| ABOUT THIS EXERCISE |
The response should contain all of the records, copied exactly, and none of the images.

Saved entries
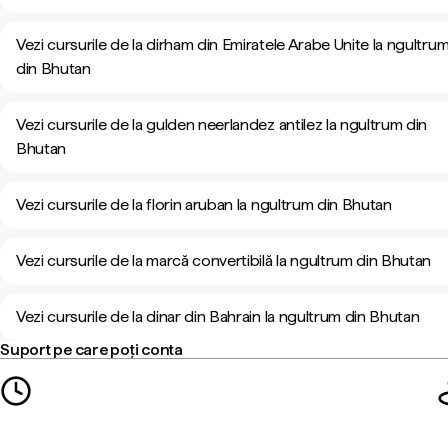
Vezi cursurile de la dirham din Emiratele Arabe Unite la ngultru
din Bhutan
Vezi cursurile de la gulden neerlandez antilez la ngultrum din
Bhutan
Vezi cursurile de la florin aruban la ngultrum din Bhutan
Vezi cursurile de la marcă convertibilă la ngultrum din Bhutan
Vezi cursurile de la dinar din Bahrain la ngultrum din Bhutan
Suport pe care poți conta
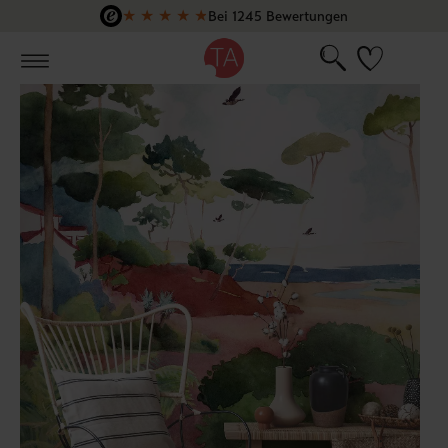
★
★
★
★
★
Bei 1245 Bewertungen
Zum Hauptinhalt springen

| OUTPUT |
Vezi cursurile de la dirham din Emiratele Arabe Unite la ngultru
din Bhutan
Vezi cursurile de la gulden neerlandez antilez la ngultrum din
Bhutan
Vezi cursurile de la florin aruban la ngultrum din Bhutan
Vezi cursurile de la marcă convertibilă la ngultrum din Bhutan
Vezi cursurile de la dinar din Bahrain la ngultrum din Bhutan
Suport pe care poți conta
★
★
★
★
★
Bei 1245 Bewertungen
Zum Hauptinhalt springen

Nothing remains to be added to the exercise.